Alice Karpeh said the war cost her family everything. When her husband died, all he had given her was $20, she said. Alice Karpeh was granted asylum to the U.S. a year later, she said.
Kennedy said her mother left for Philadelphia to find a job and later sent for them but had to sneak back into Sierra Leone to get the nine kids — her five children, two step kids and two nieces — to the U.S.
“It was such a big risk to go back to Sierra Leone,” Kennedy said. “That was one of the biggest sacrifices my mom made, to make sure we could all come here.”
Making a Life in Minnesota
Alice Karpeh and her kids went to Philadelphia when they got asylum, but they eventually made their way to Brooklyn Park, Minn., in 1999.
Alice Karpeh finished school and became a licensed practical nurse in May 2004, the first step in fulfilling her lifelong dream of becoming a midwife.
Her sister lived in Minnesota at the time but died from a brain aneurysm on the way to Alice Karpeh’s graduation.
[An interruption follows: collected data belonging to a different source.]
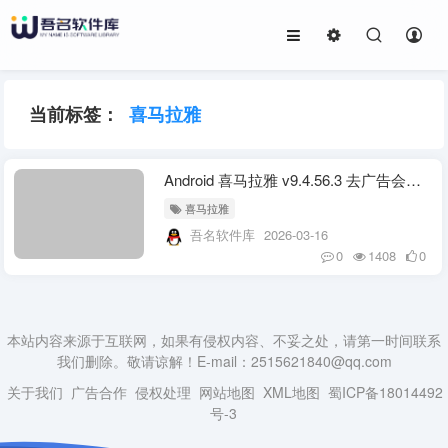
当前标签：
喜马拉雅
Android 喜马拉雅 v9.4.56.3 去广告会员版
喜马拉雅
吾名软件库
2026-03-16
0
1408
0
本站内容来源于互联网，如果有侵权内容、不妥之处，请第一时间联系
我们删除。敬请谅解！E-mail：2515621840@qq.com
关于我们
广告合作
侵权处理
网站地图
XML地图
蜀ICP备18014492
号-3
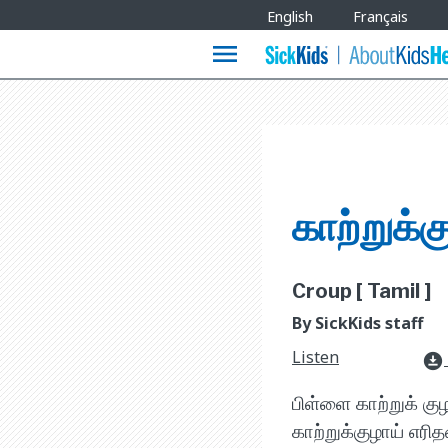
Site
English
Français
Languages
menu
காற்றுக்க
Croup [ Tamil ]
By SickKids staff
Listen
download_for_offline
பிள்ளை காற்றுக் கு
காற்றுக்குழாய் எர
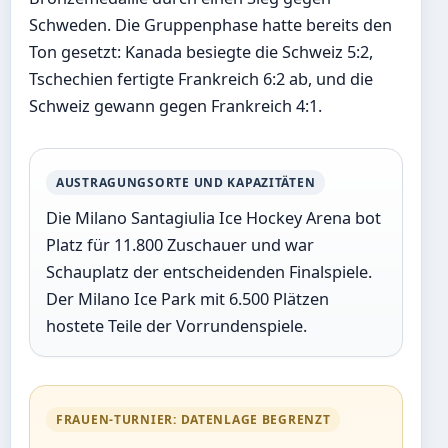
Schweden. Die Gruppenphase hatte bereits den
Ton gesetzt: Kanada besiegte die Schweiz 5:2,
Tschechien fertigte Frankreich 6:2 ab, und die
Schweiz gewann gegen Frankreich 4:1.
AUSTRAGUNGSORTE UND KAPAZITÄTEN
Die Milano Santagiulia Ice Hockey Arena bot
Platz für 11.800 Zuschauer und war
Schauplatz der entscheidenden Finalspiele.
Der Milano Ice Park mit 6.500 Plätzen
hostete Teile der Vorrundenspiele.
FRAUEN-TURNIER: DATENLAGE BEGRENZT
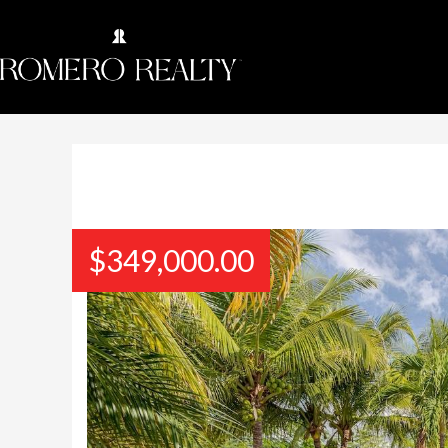
$
349,000.00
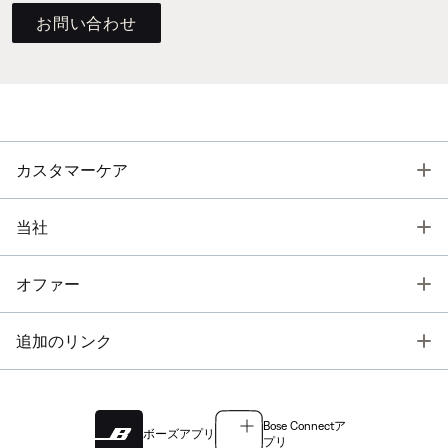
お問い合わせ
T
カスタマーケア
T
当社
T
オファー
T
追加のリンク
Bose Connectア
ボーズアプリ
プリ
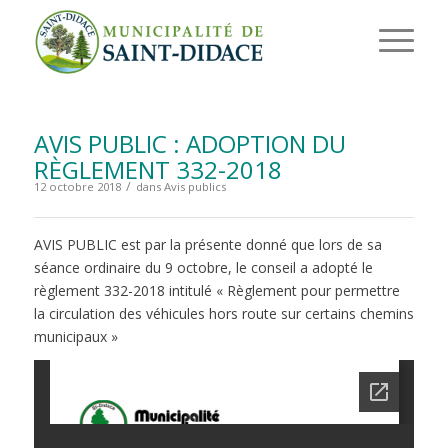
AVIS PUBLIC : ADOPTION DU
RÈGLEMENT 332-2018
/
12 octobre 2018
dans
Avis publics
AVIS PUBLIC est par la présente donné que lors de sa
séance ordinaire du 9 octobre, le conseil a adopté le
règlement 332-2018 intitulé « Règlement pour permettre
la circulation des véhicules hors route sur certains chemins
municipaux »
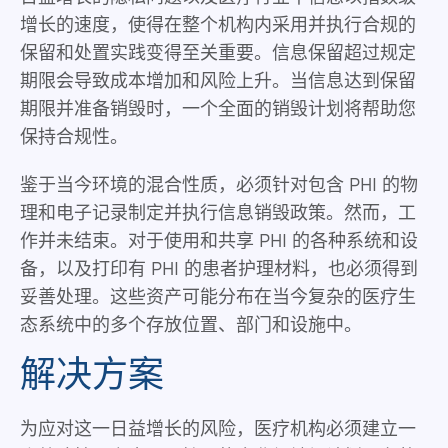
增长的速度，使得在整个机构内采用并执行合规的
保留和处置实践变得至关重要。信息保留超过规定
期限会导致成本增加和风险上升。当信息达到保留
期限并准备销毁时，一个全面的销毁计划将帮助您
保持合规性。
鉴于当今环境的混合性质，必须针对包含 PHI 的物
理和电子记录制定并执行信息销毁政策。然而，工
作并未结束。对于使用和共享 PHI 的各种系统和设
备，以及打印有 PHI 的患者护理材料，也必须得到
妥善处理。这些资产可能分布在当今复杂的医疗生
态系统中的多个存放位置、部门和设施中。
解决方案
为应对这一日益增长的风险，医疗机构必须建立一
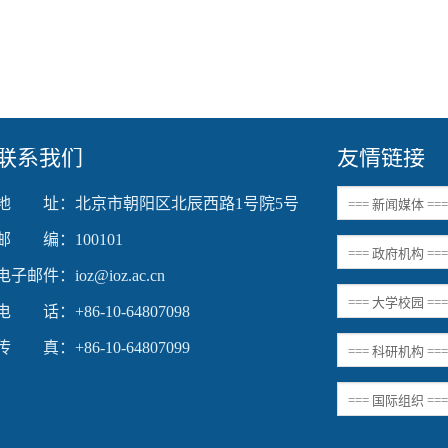
联系我们
友情链接
地 址：北京市朝阳区北辰西路1号院5号
邮 编：100101
电子邮件：ioz@ioz.ac.cn
电 话：+86-10-64807098
传 真：+86-10-64807099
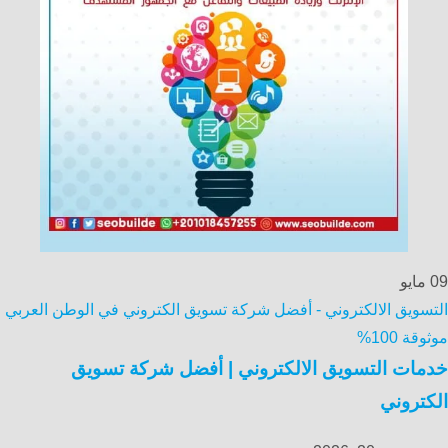
09
مايو
التسويق الالكتروني - أفضل شركة تسويق الكتروني في الوطن العربي
موثوقة 100%
خدمات التسويق الالكتروني | أفضل شركة تسويق
الكتروني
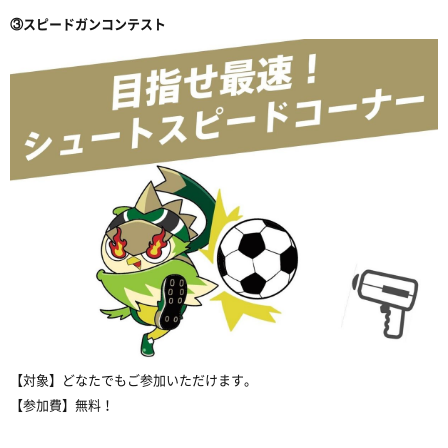
③スピードガンコンテスト
【対象】どなたでもご参加いただけます。
【参加費】無料！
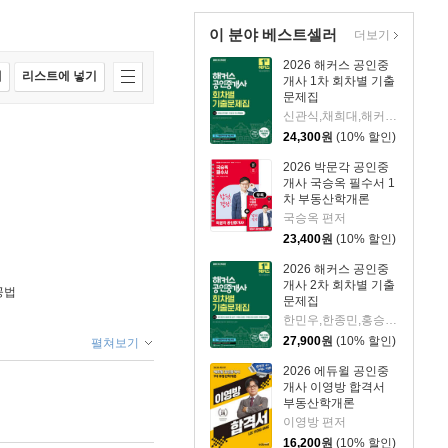
이 분야 베스트셀러
더보기
2026 해커스 공인중
매
리스트에 넣기
개사 1차 회차별 기출
문제집
신관식,채희대,해커스 공인중개사시험 연구소 저
24,300
원
(10% 할인)
2026 박문각 공인중
개사 국승옥 필수서 1
차 부동산학개론
국승옥 편저
23,400
원
(10% 할인)
2026 해커스 공인중
개사 2차 회차별 기출
공법
문제집
한민우,한종민,홍승한,강성규,해커스 공인중개사시험 연구소 저
27,900
원
(10% 할인)
펼쳐보기
2026 에듀윌 공인중
개사 이영방 합격서
부동산학개론
이영방 편저
16,200
원
(10% 할인)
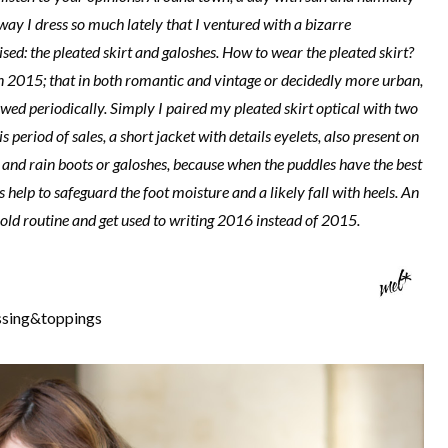
way I dress so much lately that I ventured with a bizarre
ised: the pleated skirt and galoshes. How to wear the pleated skirt?
mn 2015; that in both romantic and vintage or decidedly more urban,
newed periodically. Simply I paired my pleated skirt optical with two
period of sales, a short jacket with details eyelets, also present on
 and rain boots or galoshes, because when the puddles have the best
s help to safeguard the foot moisture and a likely fall with heels. An
old routine and get used to writing 2016 instead of 2015.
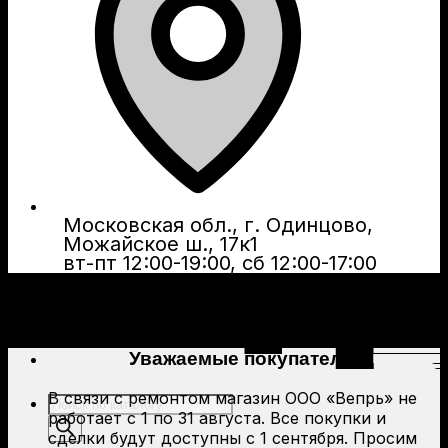
Московская обл., г. Одинцово,
Можайское ш., 17к1
вт-пт 12:00-19:00, сб 12:00-17:00
Уважаемые покупатели!
В связи с ремонтом магазин ООО «Вепрь» не
Поиск
работает с 1 по 31 августа. Все покупки и
товаров
сделки будут доступны с 1 сентября. Просим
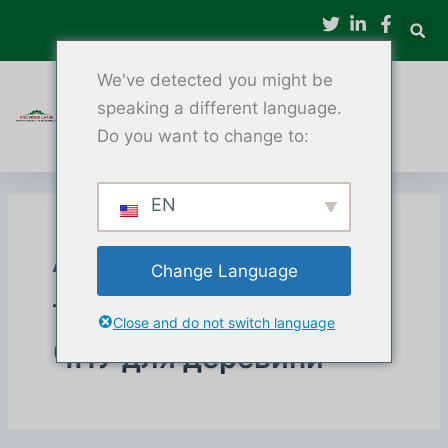
Перейти
до
вмісту
We've detected you might be
speaking a different language.
Do you want to change to:
EN
Автоматичний
Change Language
токарний верстат з
Close and do not switch language
ЧПУ для деревини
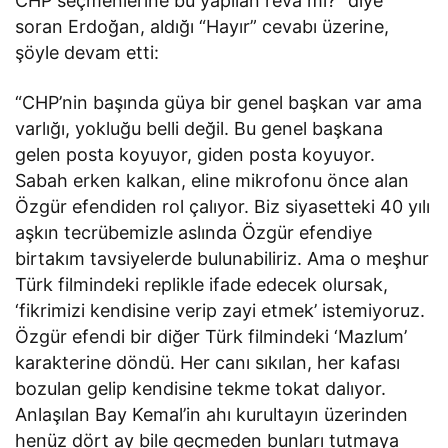
CHP seçmenlerine bu yapılan reva mı?” diye
soran Erdoğan, aldığı “Hayır” cevabı üzerine,
şöyle devam etti:
“CHP’nin başında güya bir genel başkan var ama
varlığı, yokluğu belli değil. Bu genel başkana
gelen posta koyuyor, giden posta koyuyor.
Sabah erken kalkan, eline mikrofonu önce alan
Özgür efendiden rol çalıyor. Biz siyasetteki 40 yılı
aşkın tecrübemizle aslında Özgür efendiye
birtakım tavsiyelerde bulunabiliriz. Ama o meşhur
Türk filmindeki replikle ifade edecek olursak,
‘fikrimizi kendisine verip zayi etmek’ istemiyoruz.
Özgür efendi bir diğer Türk filmindeki ‘Mazlum’
karakterine döndü. Her canı sıkılan, her kafası
bozulan gelip kendisine tekme tokat dalıyor.
Anlaşılan Bay Kemal’in ahı kurultayın üzerinden
henüz dört ay bile geçmeden bunları tutmaya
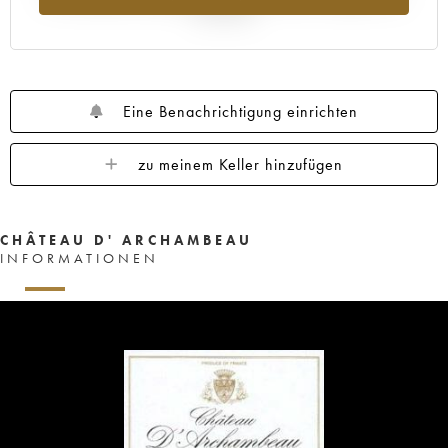
Jahr 2025
Eine Benachrichtigung einrichten
zu meinem Keller hinzufügen
CHÂTEAU D' ARCHAMBEAU
INFORMATIONEN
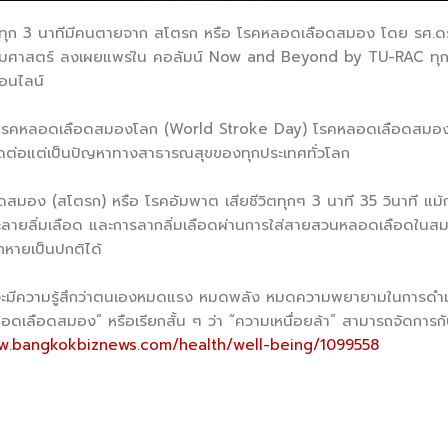
 ทุก 3 นาทีมีคนตายจาก สโตรก หรือ โรคหลอดเลือดสมอง โดย รศ.ด
มศาสตร์ ลงเผยแพร่ใน คอลัมน์ Now and Beyond by TU-RAC ทุกวั
ออนไลน์
วันโรคหลอดเลือดสมองโลก (World Stroke Day) โรคหลอดเลือดสมอง หร
่ติดต่อแต่เป็นปัญหาทางสาธารณสุขของทุกประเทศทั่วโลก
ดสมอง (สโตรก) หรือ โรคอัมพาต เสียชีวิตทุกๆ 3 นาที 35 วินาที แม้ก
ละลายลิ่มเลือด และการลากลิ่มเลือดผ่านการใส่สายสวนหลอดเลือดในสมอ
หายเป็นปกติได้
จะมีความรู้สึกว่าตนเองหมดแรง หมดพลัง หมดความพยายามในการดำเนินชี
ลอดเลือดสมอง” หรือเรียกสั้น ๆ ว่า “ความเหนื่อยล้า” สามารถจัดการกั
ww.bangkokbiznews.com/health/well-being/1099558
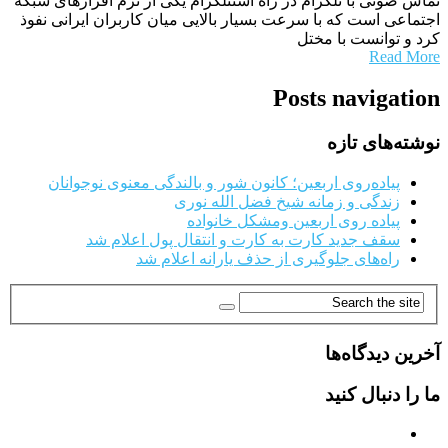
تماس صوتی با تلگرام در راه استتلگرام یکی از نرم افزارهای شبکه
اجتماعی است که با سرعت بسیار بالایی میان کاربران ایرانی نفوذ
کرد و توانست با مختل
Read More
Posts navigation
نوشته‌های تازه
پیاده‌روی اربعین؛ کانون شور و بالندگی معنوی نوجوانان
زندگی و زمانه شیخ فضل الله نوری
پیاده روی اربعین ومشکل خانواده
سقف جدید کارت به کارت و انتقال پول اعلام شد
راه‌های جلوگیری از حذف یارانه اعلام شد
آخرین دیدگاه‌ها
ما را دنبال کنید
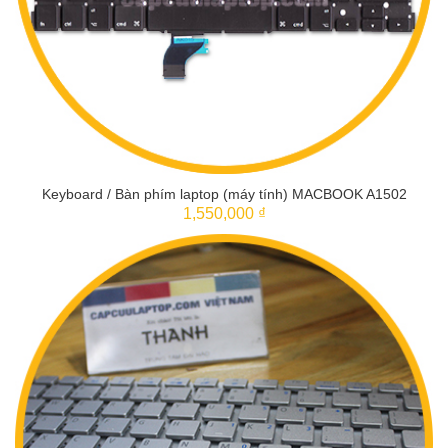
Keyboard / Bàn phím laptop (máy tính) MACBOOK A1502
1,550,000 ₫
THÊM VÀO GIỎ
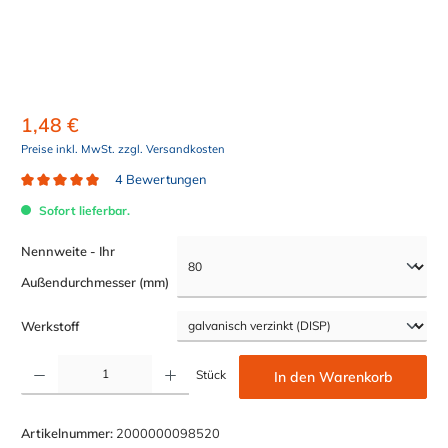
1,48 €
Preise inkl. MwSt. zzgl. Versandkosten
4 Bewertungen
Durchschnittliche Bewertung von 4.8 von 5 Sternen
Sofort lieferbar.
Nennweite - Ihr
auswählen
Außendurchmesser (mm)
auswählen
Werkstoff
Produkt Anzahl: Gib den gewünschten Wert ein oder benutze die Schaltflächen um die Anzahl z
Stück
In den Warenkorb
Artikelnummer:
2000000098520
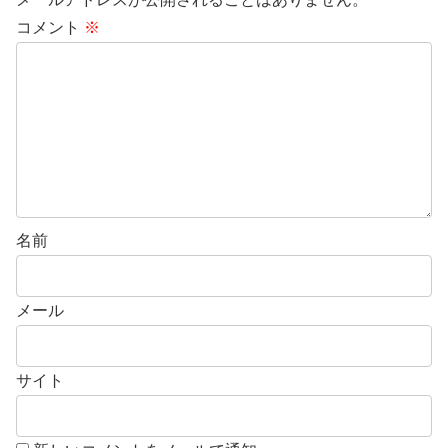
コメント
※
名前
メール
サイト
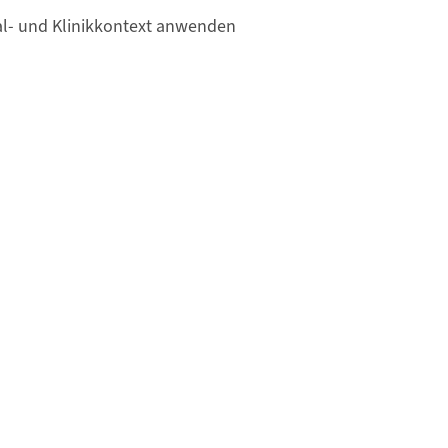
al- und Klinikkontext anwenden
That summer, Alice Karpeh made her first journey back to Sierra Leone to bring her sister’s body to their mother in Tikonko, Kennedy said.
Dr. Carol Nelson said Alice Karpeh began working at the University of Minnesota’s Boynton Health Service Clinic later that year.
Alice Karpeh has worked at Boynton the last 12 years but will spend the next six months in Tikonko, she said.
“This time is different. I’m taking a leap of faith and going for six months … so I can start construction on the building for pregnant women I want to help,” Alice Karpeh said.
“It’s exciting. It’s scary, but I’m just looking forward to it. … I’ve met some beautiful, good people here, but I want to go home.”